Ingredients
Equipment
Method
Build the flag tray
- Use a large rectangular wooden board, sheet pan, or serving tray as your base for arranging the flag.
- In the upper left corner, fill a rectangle densely with fresh blueberries to form the canton (blue field), pressing them in so the area looks solid.
- Create the red stripes by arranging rows of halved strawberries and folded pepperoni slices across the length of the board so each row reads as a clear red band.
- Fill in the white stripes with rows of cubed white cheddar and crackers alternating between the red rows for distinct, even stripes.
- Use pretzel sticks to define the stripe borders if needed, aiming for straight lines and tight spacing so the stripes stay crisp.
Finish and serve
- Place a small bowl of cream cheese or ranch dip in one corner of the tray.
- Tuck rosemary sprigs at the edges for garnish and remove any loose crumbs so the board looks clean from overhead.

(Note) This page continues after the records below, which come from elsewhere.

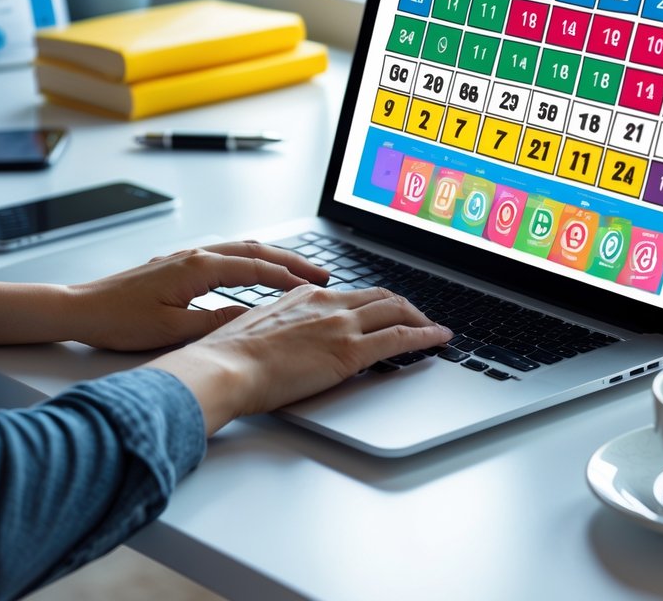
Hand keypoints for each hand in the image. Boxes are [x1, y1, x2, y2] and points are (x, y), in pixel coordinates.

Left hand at [65, 241, 330, 350]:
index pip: (256, 269)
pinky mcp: (177, 265)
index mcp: (198, 268)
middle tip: (322, 273)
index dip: (290, 278)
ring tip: (299, 270)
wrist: (82, 308)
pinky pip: (225, 255)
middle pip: (255, 252)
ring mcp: (186, 257)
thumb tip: (250, 318)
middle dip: (292, 261)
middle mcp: (195, 256)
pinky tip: (257, 272)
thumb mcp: (173, 330)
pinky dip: (251, 260)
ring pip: (241, 249)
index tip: (317, 286)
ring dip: (273, 258)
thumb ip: (215, 323)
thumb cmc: (120, 320)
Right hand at [147, 285, 452, 433]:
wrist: (224, 368)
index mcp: (302, 296)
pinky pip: (400, 338)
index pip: (350, 294)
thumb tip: (285, 343)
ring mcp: (340, 324)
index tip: (384, 308)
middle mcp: (325, 302)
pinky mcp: (350, 350)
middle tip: (418, 316)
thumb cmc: (229, 358)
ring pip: (395, 311)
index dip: (374, 301)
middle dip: (404, 306)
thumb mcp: (257, 331)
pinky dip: (425, 337)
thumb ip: (280, 330)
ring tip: (434, 328)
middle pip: (379, 297)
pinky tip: (438, 340)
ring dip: (420, 319)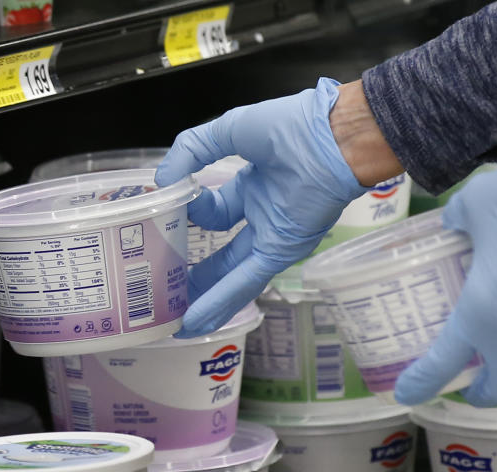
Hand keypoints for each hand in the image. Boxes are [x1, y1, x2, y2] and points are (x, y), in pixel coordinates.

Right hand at [156, 78, 367, 337]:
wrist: (333, 137)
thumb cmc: (292, 126)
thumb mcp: (230, 130)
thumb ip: (192, 149)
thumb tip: (163, 181)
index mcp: (252, 186)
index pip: (212, 211)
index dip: (188, 212)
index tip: (167, 207)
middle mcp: (262, 215)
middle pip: (222, 253)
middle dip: (197, 273)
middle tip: (169, 289)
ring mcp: (272, 236)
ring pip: (232, 275)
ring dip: (206, 298)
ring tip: (177, 319)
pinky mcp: (281, 251)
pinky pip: (246, 280)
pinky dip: (221, 299)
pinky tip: (196, 317)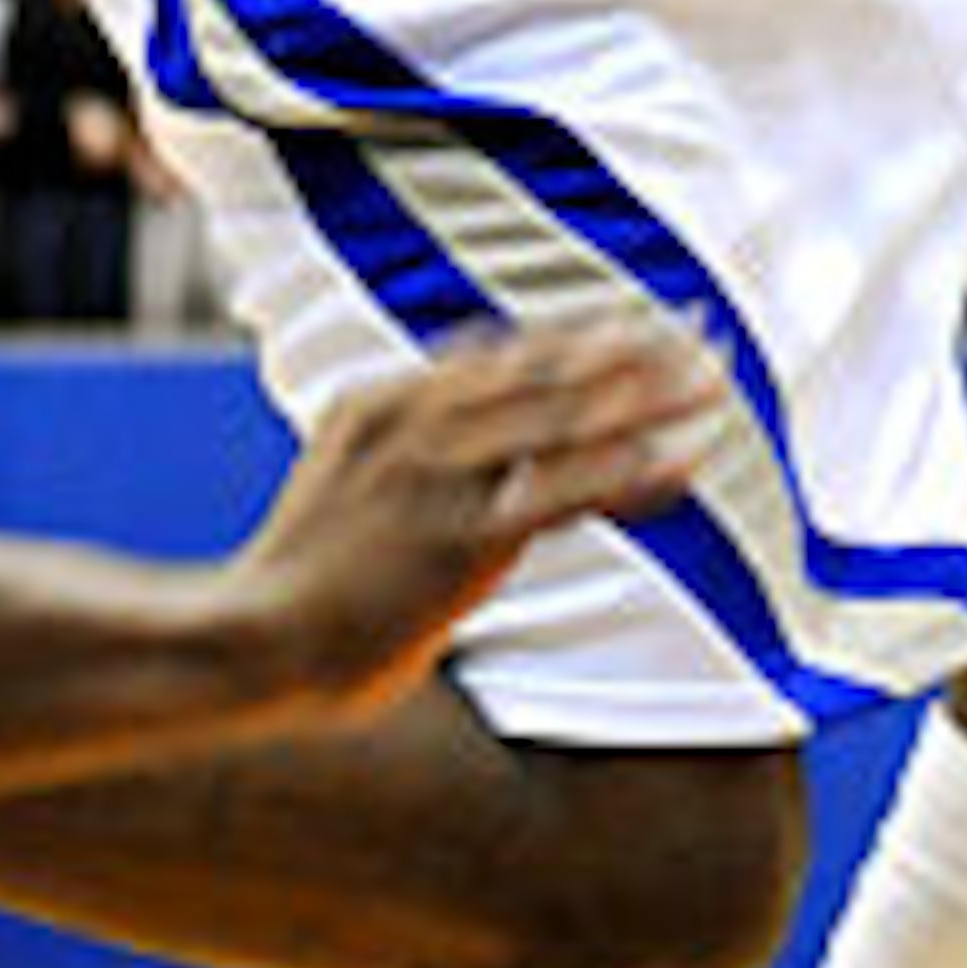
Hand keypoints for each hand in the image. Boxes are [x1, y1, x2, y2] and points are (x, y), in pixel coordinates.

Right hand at [236, 323, 729, 721]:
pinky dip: (633, 472)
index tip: (644, 326)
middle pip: (549, 370)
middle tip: (704, 334)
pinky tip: (685, 463)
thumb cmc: (298, 581)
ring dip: (652, 399)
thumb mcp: (338, 483)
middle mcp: (416, 422)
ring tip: (716, 386)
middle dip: (634, 351)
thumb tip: (450, 443)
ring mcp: (440, 477)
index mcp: (382, 400)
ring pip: (569, 419)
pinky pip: (568, 492)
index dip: (583, 337)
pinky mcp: (464, 538)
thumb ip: (396, 450)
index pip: (505, 352)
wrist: (251, 641)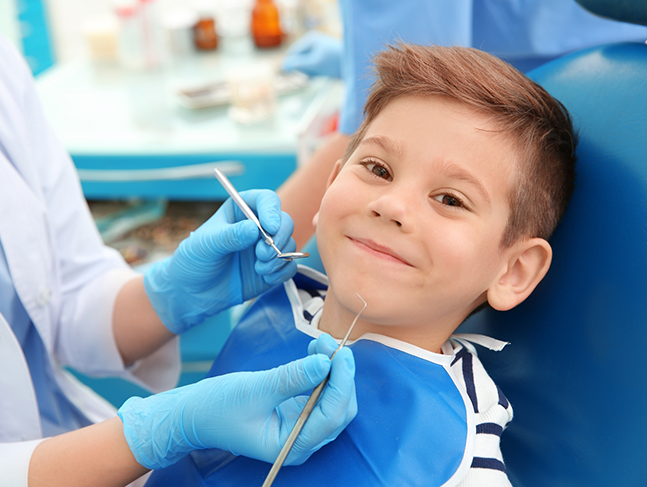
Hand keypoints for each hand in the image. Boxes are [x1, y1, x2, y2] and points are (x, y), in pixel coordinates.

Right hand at [118, 334, 356, 469]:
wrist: (194, 414)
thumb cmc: (218, 407)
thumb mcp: (255, 389)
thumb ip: (292, 378)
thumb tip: (324, 362)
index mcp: (291, 446)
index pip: (331, 415)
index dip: (341, 383)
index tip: (341, 354)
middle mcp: (301, 441)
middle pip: (338, 409)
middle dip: (339, 375)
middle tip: (331, 343)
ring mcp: (300, 427)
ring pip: (332, 399)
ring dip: (331, 370)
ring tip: (321, 342)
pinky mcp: (295, 413)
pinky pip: (318, 392)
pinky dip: (320, 372)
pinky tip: (315, 352)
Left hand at [144, 190, 297, 332]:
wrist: (193, 293)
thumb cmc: (195, 261)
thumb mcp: (206, 245)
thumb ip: (230, 236)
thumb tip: (254, 229)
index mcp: (240, 210)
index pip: (266, 200)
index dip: (272, 211)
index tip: (270, 227)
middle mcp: (257, 226)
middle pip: (284, 221)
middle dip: (278, 238)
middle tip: (261, 254)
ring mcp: (266, 247)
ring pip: (289, 244)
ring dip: (278, 257)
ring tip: (259, 269)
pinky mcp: (272, 268)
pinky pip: (290, 265)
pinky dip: (282, 271)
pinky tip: (265, 278)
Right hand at [281, 31, 342, 77]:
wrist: (355, 65)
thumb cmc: (335, 63)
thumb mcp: (314, 64)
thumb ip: (298, 64)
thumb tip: (282, 66)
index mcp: (310, 39)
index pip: (293, 53)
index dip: (291, 65)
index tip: (291, 76)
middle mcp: (313, 43)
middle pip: (299, 59)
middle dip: (302, 69)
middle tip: (309, 76)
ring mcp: (318, 50)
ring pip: (305, 65)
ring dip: (308, 72)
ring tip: (317, 75)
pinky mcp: (323, 59)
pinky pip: (313, 68)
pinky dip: (314, 74)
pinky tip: (319, 76)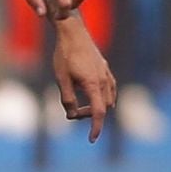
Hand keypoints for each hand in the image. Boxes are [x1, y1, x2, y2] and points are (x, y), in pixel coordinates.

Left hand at [52, 16, 116, 142]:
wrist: (72, 32)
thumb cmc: (64, 55)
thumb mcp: (61, 79)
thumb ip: (67, 99)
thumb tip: (71, 116)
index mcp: (93, 84)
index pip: (98, 112)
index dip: (95, 127)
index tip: (91, 139)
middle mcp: (104, 80)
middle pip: (102, 107)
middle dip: (88, 114)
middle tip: (70, 112)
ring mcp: (107, 74)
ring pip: (108, 99)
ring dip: (95, 106)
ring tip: (77, 105)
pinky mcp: (105, 69)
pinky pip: (109, 89)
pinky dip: (102, 97)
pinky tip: (92, 96)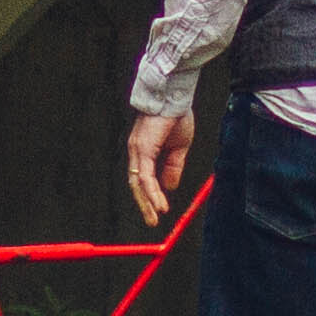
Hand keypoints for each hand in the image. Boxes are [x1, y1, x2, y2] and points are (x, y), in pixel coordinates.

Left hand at [125, 105, 194, 228]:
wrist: (175, 95)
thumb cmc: (176, 115)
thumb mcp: (179, 147)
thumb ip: (173, 166)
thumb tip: (169, 187)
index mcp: (144, 150)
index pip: (142, 178)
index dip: (148, 194)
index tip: (158, 210)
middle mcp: (136, 151)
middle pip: (136, 183)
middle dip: (144, 204)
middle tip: (151, 221)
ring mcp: (137, 149)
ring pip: (138, 183)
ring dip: (146, 203)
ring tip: (154, 218)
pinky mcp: (143, 148)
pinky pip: (146, 176)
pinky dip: (152, 193)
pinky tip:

- Serve immediately so the berries and strawberries stay fresh and the stripes look vivid.
Notes
Pro tip: Cube the cheese and keep strawberries halved and dry so the stripes hold their shape and don’t slide. Store covered in the refrigerator up to 2 days, but assemble as close to serving time as possible for best texture; freezing is not recommended. For a dietary swap, use dairy-free cheese and a dairy-free dip to keep the same red-white-blue layout without the cheddar or cream cheese.